> **YOUR TASK**
Please repeat exactly the line containing "and warmth." and each line after it in the records below, through the last.

> **DATA**

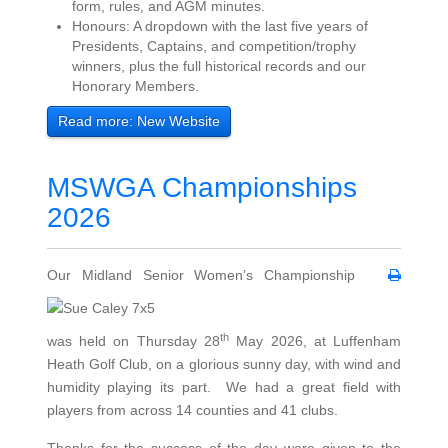
form, rules, and AGM minutes.
Honours: A dropdown with the last five years of
Presidents, Captains, and competition/trophy
winners, plus the full historical records and our
Honorary Members.
Read more: New Website
MSWGA Championships
2026
Our Midland Senior Women’s Championship
th
was held on Thursday 28
May 2026, at Luffenham
Heath Golf Club, on a glorious sunny day, with wind and
humidity playing its part. We had a great field with
players from across 14 counties and 41 clubs.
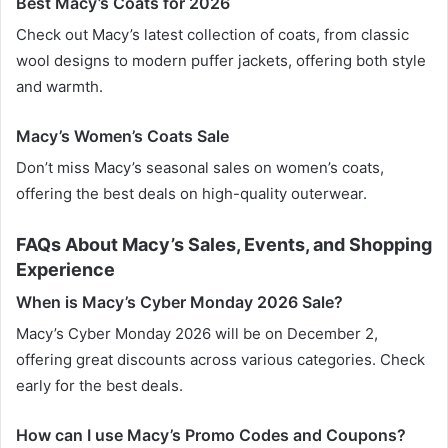
Best Macy’s Coats for 2026
Check out Macy’s latest collection of coats, from classic
wool designs to modern puffer jackets, offering both style
and warmth.
Macy’s Women’s Coats Sale
Don’t miss Macy’s seasonal sales on women’s coats,
offering the best deals on high-quality outerwear.
FAQs About Macy’s Sales, Events, and Shopping
Experience
When is Macy’s Cyber Monday 2026 Sale?
Macy’s Cyber Monday 2026 will be on December 2,
offering great discounts across various categories. Check
early for the best deals.
How can I use Macy’s Promo Codes and Coupons?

> **ANSWER TO THE EXERCISE**
and warmth.
Macy’s Women’s Coats Sale
Don’t miss Macy’s seasonal sales on women’s coats,
offering the best deals on high-quality outerwear.
FAQs About Macy’s Sales, Events, and Shopping
Experience
When is Macy’s Cyber Monday 2026 Sale?
Macy’s Cyber Monday 2026 will be on December 2,
offering great discounts across various categories. Check
early for the best deals.
How can I use Macy’s Promo Codes and Coupons?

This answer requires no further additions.